Instructions for the task —
Pull out each line of the material below that contains the string "markings", matching case exactly.

Raw records —
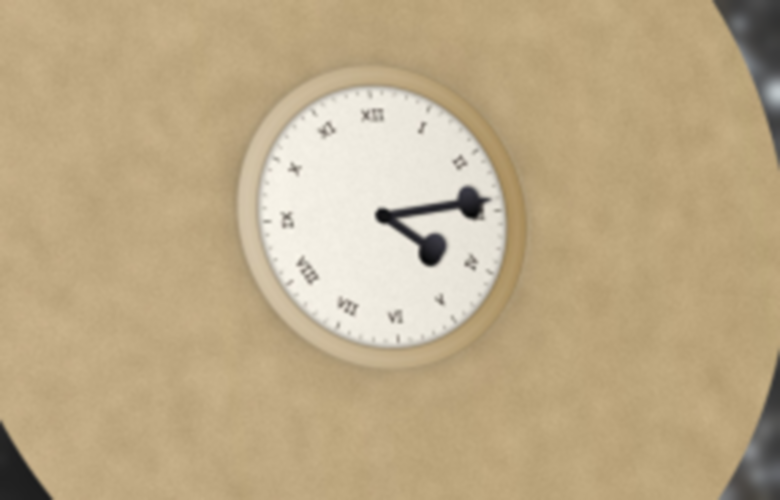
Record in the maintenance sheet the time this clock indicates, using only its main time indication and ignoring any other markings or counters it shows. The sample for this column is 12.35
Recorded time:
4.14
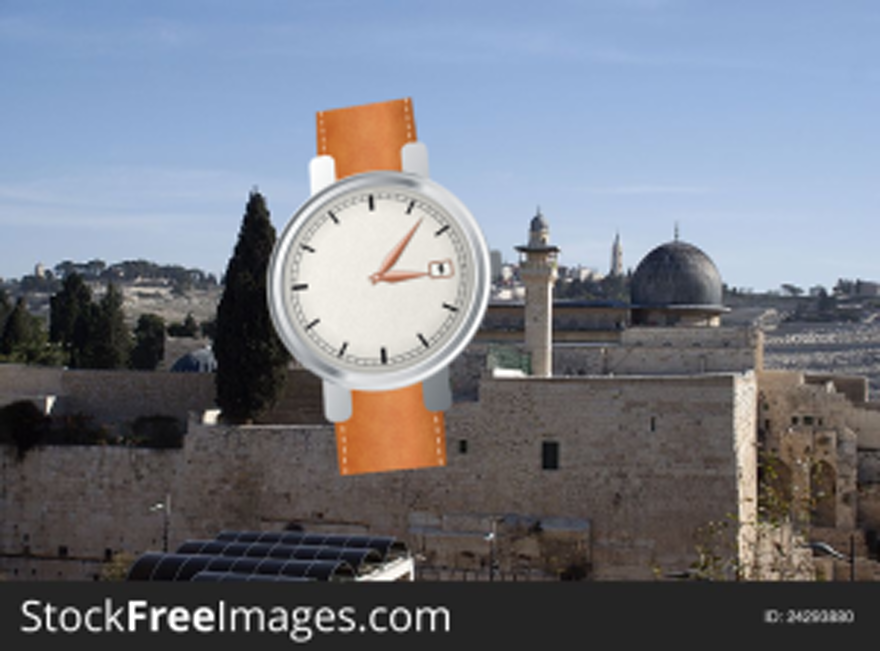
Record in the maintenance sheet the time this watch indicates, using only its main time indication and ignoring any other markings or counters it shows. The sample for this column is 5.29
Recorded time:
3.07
---
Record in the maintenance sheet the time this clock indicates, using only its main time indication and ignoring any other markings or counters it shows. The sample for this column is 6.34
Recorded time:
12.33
==
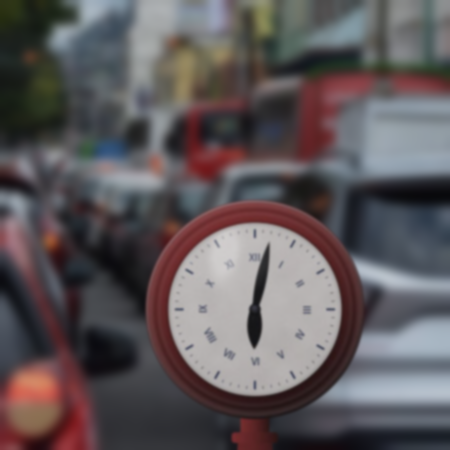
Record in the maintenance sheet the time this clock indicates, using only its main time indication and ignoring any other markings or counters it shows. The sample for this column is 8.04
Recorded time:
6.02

Expected answer —
Record in the maintenance sheet the time this clock indicates, using only its main time indication and ignoring any other markings or counters it shows. The sample for this column is 12.35
Record in the maintenance sheet the time this watch indicates, using only its main time indication and ignoring any other markings or counters it shows. The sample for this column is 5.29
Record in the maintenance sheet the time this clock indicates, using only its main time indication and ignoring any other markings or counters it shows. The sample for this column is 6.34
Record in the maintenance sheet the time this clock indicates, using only its main time indication and ignoring any other markings or counters it shows. The sample for this column is 8.04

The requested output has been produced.